Toobes........sorry, I did not have time to read the link, but you will not see arguing against you on the "why" part. Euphonic colouration aside, the reason why 0.01% vs 0.00001% doesn't work is that it leaves out the spectrum of the distortion. Pretty much the same as in jitter audibility predictions.
It isn't the level of distortion that is point, but the distribution. Some is euphonic, and some folks like it. Others (like 7th and 9th order) are especially nasty, and folks don't care to hear them.
As for level of audibility, I don't imagine that you ever measured capacitor distortion levels. They are typically down in that -120 dB range.

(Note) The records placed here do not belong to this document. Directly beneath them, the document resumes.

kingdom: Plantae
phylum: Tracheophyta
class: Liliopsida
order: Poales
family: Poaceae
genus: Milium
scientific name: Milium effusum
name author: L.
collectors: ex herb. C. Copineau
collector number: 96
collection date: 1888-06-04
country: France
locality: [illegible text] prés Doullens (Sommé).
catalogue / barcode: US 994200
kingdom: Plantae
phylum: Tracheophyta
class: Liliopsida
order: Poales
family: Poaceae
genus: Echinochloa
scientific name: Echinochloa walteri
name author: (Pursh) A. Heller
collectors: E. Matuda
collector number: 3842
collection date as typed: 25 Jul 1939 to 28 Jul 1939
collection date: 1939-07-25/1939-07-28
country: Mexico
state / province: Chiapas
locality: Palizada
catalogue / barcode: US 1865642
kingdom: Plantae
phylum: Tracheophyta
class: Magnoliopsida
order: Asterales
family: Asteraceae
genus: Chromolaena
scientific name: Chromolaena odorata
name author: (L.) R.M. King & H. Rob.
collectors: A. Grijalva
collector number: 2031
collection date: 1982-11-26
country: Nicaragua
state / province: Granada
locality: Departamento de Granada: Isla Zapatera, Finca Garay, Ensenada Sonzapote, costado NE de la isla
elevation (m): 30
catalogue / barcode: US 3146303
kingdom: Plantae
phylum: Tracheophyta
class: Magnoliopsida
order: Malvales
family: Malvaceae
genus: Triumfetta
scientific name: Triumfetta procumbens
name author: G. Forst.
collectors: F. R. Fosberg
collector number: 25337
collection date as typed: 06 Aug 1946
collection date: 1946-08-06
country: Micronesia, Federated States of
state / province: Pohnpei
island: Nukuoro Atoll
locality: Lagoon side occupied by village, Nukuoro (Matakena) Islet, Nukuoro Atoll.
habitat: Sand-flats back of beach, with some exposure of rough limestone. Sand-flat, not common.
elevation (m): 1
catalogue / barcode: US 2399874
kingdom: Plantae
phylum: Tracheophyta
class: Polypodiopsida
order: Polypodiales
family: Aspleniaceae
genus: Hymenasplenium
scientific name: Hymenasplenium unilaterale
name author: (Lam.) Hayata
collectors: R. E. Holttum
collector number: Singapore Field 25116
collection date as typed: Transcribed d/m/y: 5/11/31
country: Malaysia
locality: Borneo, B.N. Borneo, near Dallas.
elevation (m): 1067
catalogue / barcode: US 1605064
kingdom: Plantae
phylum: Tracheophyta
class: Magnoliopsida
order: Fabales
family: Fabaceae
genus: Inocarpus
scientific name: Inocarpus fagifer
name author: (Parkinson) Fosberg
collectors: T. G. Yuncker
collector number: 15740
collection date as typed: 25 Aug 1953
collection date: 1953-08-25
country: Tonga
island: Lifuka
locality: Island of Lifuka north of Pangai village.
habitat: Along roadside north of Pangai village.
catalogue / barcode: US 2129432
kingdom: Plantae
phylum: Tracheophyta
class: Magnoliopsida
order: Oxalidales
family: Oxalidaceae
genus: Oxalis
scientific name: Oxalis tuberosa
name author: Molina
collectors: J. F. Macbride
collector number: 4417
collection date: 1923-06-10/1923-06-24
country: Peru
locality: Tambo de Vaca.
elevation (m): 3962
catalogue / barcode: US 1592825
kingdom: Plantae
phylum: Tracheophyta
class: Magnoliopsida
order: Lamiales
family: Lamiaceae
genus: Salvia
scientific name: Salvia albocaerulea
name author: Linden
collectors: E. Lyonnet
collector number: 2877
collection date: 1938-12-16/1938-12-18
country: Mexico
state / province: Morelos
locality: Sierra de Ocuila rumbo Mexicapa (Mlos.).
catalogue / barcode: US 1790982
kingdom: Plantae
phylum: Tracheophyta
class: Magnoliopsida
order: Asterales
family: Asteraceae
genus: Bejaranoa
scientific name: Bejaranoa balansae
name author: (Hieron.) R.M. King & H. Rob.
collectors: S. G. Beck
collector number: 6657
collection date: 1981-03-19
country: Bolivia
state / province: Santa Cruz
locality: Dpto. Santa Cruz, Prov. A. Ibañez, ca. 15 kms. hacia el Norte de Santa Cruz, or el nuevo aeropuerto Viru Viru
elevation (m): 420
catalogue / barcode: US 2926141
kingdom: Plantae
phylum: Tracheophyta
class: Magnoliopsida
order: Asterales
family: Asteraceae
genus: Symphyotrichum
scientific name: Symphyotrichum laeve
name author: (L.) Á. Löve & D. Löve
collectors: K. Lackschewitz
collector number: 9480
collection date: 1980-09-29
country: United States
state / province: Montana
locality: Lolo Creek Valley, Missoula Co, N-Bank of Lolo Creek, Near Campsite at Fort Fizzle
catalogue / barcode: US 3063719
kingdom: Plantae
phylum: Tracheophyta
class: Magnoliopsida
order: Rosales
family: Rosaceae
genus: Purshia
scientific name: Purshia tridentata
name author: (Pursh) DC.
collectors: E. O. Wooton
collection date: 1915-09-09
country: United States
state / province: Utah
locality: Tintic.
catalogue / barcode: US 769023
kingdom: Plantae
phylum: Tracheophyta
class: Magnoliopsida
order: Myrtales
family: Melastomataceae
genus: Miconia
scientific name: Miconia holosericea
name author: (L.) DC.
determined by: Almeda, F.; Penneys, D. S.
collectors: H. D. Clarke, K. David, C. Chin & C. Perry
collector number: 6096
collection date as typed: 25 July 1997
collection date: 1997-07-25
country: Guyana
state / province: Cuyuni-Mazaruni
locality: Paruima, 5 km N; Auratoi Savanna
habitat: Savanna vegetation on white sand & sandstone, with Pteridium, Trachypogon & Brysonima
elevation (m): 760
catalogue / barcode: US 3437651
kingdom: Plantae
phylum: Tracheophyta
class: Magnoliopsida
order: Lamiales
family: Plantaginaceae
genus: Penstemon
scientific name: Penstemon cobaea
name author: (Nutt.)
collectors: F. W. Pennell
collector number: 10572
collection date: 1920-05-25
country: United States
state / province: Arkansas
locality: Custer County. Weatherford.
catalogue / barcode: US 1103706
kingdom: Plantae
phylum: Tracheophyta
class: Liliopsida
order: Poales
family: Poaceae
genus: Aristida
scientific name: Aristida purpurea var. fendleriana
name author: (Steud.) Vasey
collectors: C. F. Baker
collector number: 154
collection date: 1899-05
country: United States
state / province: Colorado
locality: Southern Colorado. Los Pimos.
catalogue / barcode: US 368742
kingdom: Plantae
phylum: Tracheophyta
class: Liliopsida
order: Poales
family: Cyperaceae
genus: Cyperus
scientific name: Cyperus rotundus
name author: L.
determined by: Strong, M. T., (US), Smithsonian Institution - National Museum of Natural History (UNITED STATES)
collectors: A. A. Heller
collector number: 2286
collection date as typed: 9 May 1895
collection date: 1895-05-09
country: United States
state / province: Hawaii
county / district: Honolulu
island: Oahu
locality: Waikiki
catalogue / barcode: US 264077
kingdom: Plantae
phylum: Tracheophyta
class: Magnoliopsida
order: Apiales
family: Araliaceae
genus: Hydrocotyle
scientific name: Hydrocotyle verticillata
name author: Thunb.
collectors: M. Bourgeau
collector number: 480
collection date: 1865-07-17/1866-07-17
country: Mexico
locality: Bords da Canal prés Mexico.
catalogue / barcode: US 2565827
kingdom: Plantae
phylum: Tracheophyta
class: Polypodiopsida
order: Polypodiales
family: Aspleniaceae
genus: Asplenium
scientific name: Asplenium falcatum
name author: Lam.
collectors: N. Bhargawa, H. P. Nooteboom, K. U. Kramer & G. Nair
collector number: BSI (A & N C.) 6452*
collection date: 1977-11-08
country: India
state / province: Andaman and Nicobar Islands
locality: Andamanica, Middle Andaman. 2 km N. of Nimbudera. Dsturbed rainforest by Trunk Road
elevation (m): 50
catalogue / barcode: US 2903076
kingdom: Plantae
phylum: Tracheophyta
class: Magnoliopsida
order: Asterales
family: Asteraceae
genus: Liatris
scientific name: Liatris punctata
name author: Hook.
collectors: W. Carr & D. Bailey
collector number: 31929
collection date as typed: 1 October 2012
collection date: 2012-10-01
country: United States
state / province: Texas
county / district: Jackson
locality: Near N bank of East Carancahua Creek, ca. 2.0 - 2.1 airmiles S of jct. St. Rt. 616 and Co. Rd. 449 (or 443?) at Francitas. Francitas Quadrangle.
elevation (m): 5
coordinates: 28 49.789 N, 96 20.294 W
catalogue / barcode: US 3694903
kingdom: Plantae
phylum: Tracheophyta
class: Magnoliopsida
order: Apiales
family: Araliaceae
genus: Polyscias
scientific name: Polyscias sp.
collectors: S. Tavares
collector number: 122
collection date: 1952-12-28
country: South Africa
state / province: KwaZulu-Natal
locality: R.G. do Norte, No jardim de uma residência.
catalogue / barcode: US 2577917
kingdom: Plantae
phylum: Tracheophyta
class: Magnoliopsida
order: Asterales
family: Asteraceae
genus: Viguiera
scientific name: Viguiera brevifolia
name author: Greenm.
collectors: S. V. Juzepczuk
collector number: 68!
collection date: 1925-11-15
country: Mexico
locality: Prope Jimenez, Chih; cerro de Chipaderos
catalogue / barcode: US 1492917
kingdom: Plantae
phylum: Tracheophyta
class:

I don't know of many folks here who won't agree that caps sound different. (Well, ok, I do know of one, but he isn't reading this. Yet) Now, I am not going to claim that caps sound different solely because of -120 THD. There are most likely other mechanisms at work. But, it may well enter into the equation. But if it is part of it, yet below what some feel is audible.........well, the mysteries of life and audio continue.
Point being: numbers by themselves don't tell the whole story. (Did I say that before?) But, if you are looking for a number, designers that I work with fell that clock jitter numbers <10 nSec are what the goal is. Close-in jitter is believed to be more detrimental than higher frequency jitter. Once again, you have to know the spectrum. Same as in THD. A simple number by itself is not sufficient.
For a stand-alone CD player, or a SPDIF DAC, with a good clock,
right at the DAC chip,, that is not an insurmountable goal.
SPDIF
without reclocking, then you are going to be hard pressed to get <200 nSec. The PLLs have that much built in. Add to that reflection-induced jitter, well you can see why -120 db is never going to happen.
Call it lame. I call it SPDIF. The scourge of the audio world.